The anniversary stuff

Granite Noir X (that’s the Roman numeral, not a mysterious rebrand) leans into its tenth birthday. Ann Cleeves’s Shetland celebration is timed to the publication of The Killing Stones, a new Jimmy Perez novel, as the TV adaptation also hits its tenth year. Doug Johnstone marks 20 years since his debut and his 20th book in as many years.

Beyond the conversations, the programme includes Into the Dark, an evening of spoken word with Shane Strachan, Gray Crosbie, Mae Diansangu and Aditya Narayan. Hexagone, an audio haunt that debuted in 2025, returns. So does Behind the Crime Scene Tape with Dr Wendy Deegan.

For younger readers, Faridah Àbíké-Íyímídé, a University of Aberdeen graduate and New York Times bestselling author, leads a session on writing YA fiction for ages 14+.

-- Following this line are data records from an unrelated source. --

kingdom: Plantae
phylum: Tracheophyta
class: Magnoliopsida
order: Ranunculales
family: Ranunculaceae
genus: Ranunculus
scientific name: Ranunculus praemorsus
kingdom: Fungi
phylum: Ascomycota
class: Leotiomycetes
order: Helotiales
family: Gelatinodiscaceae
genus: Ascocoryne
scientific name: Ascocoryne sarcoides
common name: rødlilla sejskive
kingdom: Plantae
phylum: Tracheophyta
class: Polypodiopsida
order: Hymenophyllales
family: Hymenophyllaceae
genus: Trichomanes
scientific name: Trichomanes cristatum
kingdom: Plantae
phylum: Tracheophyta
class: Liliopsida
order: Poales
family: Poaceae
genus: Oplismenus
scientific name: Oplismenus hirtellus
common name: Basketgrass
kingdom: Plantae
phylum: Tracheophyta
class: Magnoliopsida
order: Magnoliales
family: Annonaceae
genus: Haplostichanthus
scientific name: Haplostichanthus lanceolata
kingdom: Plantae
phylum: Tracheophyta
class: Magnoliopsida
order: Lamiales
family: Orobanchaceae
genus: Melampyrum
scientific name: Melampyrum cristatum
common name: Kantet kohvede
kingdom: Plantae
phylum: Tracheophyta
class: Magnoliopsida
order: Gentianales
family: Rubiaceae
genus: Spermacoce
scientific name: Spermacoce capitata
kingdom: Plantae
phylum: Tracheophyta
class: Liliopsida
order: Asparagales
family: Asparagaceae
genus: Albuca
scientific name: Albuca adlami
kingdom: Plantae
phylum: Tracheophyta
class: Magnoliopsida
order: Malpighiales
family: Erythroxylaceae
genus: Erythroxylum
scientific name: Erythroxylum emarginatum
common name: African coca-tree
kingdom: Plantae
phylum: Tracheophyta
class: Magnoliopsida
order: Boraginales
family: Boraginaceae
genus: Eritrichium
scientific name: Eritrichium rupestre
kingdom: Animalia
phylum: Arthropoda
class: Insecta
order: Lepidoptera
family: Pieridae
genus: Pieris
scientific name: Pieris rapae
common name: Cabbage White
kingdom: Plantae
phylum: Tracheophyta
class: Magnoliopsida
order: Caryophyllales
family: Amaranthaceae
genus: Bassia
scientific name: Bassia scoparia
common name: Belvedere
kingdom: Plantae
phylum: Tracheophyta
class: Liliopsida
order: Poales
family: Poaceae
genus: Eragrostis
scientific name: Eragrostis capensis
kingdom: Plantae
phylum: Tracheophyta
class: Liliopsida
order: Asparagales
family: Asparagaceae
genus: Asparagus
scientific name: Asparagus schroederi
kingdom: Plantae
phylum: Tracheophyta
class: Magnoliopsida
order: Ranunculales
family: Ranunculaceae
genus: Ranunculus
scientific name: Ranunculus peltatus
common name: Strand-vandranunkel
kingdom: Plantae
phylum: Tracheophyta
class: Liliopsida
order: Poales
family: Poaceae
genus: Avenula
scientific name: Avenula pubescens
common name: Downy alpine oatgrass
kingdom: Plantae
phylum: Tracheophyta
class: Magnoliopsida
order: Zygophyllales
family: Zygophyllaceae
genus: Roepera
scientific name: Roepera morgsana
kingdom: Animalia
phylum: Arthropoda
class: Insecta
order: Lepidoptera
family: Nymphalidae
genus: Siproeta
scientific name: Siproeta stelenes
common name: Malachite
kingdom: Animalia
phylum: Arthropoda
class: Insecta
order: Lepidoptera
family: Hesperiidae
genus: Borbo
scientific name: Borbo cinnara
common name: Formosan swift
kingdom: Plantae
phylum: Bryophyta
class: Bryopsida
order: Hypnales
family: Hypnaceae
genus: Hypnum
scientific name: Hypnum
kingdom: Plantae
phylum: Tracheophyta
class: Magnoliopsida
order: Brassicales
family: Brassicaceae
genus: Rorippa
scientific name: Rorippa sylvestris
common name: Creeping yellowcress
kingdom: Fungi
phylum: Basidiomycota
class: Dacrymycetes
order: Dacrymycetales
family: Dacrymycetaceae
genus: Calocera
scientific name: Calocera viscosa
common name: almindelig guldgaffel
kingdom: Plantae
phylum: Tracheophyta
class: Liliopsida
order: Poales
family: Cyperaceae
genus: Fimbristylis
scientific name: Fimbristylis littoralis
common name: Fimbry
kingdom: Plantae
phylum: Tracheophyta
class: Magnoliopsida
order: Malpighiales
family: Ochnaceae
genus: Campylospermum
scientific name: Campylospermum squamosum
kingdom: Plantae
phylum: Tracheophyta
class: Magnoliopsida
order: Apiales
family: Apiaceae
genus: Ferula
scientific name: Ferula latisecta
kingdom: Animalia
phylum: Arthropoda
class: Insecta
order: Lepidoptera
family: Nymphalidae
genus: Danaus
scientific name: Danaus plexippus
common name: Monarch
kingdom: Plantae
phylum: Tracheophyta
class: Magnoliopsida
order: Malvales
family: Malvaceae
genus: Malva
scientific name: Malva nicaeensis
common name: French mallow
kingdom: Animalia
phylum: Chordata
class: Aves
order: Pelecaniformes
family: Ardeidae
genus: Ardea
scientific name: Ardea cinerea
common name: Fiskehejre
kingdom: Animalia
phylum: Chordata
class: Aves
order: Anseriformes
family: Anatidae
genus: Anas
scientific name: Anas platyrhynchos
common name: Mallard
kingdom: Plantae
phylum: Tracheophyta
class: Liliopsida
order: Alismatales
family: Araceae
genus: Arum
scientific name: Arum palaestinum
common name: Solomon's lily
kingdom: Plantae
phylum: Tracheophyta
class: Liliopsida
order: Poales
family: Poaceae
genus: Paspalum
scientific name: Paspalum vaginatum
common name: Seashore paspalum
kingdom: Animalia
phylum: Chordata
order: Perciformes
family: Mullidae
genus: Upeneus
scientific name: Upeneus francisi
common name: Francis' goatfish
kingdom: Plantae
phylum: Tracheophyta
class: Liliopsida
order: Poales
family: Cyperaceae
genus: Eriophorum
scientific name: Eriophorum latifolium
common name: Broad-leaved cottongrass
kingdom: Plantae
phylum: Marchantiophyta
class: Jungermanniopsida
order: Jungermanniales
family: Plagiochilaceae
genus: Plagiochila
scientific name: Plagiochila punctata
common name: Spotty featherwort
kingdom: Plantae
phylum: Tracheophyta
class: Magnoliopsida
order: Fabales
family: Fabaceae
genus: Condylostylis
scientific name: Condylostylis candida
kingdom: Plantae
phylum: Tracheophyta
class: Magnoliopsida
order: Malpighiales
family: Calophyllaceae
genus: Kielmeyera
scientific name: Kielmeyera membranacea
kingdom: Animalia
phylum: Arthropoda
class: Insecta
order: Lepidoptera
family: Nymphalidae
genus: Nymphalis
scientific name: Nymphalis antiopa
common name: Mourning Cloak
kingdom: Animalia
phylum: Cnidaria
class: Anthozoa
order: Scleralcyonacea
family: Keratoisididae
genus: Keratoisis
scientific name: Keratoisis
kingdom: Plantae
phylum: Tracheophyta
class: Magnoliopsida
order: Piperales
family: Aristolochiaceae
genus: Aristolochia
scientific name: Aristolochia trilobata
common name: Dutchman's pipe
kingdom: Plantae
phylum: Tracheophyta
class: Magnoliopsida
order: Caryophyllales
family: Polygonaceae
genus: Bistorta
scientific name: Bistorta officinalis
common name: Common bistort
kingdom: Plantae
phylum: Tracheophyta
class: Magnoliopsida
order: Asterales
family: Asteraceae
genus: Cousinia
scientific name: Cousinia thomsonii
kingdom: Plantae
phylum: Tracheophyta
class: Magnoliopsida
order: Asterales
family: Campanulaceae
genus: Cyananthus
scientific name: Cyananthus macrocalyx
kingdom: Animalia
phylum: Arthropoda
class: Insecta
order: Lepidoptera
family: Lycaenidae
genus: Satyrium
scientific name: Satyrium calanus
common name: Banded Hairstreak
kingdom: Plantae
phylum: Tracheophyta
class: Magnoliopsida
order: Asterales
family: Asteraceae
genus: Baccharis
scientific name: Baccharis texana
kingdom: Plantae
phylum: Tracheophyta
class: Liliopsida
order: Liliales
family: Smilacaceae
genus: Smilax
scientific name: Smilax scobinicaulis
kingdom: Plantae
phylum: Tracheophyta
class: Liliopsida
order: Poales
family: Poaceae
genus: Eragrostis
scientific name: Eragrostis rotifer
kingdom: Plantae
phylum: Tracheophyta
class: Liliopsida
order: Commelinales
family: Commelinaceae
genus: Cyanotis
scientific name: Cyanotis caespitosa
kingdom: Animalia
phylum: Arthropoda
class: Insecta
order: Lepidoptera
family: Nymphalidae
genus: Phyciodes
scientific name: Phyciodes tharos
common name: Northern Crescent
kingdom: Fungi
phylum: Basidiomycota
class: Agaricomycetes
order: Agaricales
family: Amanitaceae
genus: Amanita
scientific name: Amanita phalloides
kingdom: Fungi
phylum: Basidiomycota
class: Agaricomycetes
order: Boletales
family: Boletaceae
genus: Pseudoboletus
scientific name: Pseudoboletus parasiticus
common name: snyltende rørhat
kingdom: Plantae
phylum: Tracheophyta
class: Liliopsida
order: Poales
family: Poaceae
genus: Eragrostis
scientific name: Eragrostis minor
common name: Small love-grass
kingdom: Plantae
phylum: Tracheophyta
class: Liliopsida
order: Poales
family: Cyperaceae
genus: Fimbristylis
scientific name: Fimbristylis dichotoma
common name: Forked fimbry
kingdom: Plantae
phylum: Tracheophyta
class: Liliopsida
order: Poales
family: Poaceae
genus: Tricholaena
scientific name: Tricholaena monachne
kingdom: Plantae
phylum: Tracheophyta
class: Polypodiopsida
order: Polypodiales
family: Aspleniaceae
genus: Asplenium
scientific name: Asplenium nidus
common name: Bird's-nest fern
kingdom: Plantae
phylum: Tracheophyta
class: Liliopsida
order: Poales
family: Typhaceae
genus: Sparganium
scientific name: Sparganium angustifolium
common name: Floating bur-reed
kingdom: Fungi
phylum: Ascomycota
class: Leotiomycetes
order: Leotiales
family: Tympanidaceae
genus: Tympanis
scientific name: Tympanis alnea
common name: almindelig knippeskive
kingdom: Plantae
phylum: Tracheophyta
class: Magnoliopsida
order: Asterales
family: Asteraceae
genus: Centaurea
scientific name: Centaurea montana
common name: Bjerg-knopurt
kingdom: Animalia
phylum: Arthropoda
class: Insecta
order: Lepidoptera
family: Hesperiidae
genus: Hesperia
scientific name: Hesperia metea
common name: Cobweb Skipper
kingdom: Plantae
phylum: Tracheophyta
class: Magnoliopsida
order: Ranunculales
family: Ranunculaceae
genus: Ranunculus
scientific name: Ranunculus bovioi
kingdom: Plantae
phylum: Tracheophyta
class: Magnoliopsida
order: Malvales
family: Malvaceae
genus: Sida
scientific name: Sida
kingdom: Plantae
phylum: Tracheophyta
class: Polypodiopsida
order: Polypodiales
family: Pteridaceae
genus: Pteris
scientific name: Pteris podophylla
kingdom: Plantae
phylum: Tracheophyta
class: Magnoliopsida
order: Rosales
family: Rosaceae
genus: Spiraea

A reader in a black jacket examines a paperback at a table stacked with crime novels.
Crime fiction fans and their natural habitat | Photo: Richard Frew

The details

Granite Noir X takes place across His Majesty’s Theatre, Music Hall, the Lemon Tree, Robert Gordon University, Central Library and Cowdray Hall. Some events will be livestreamed, and BSL interpretation is available for selected sessions.

Ten years is a decent run for any festival. That Granite Noir is marking it by digging into Aberdeen’s real history feels on-brand for a genre that’s always been fascinated by the past. Tickets go on sale today at 10am through Aberdeen Performing Arts or the box office.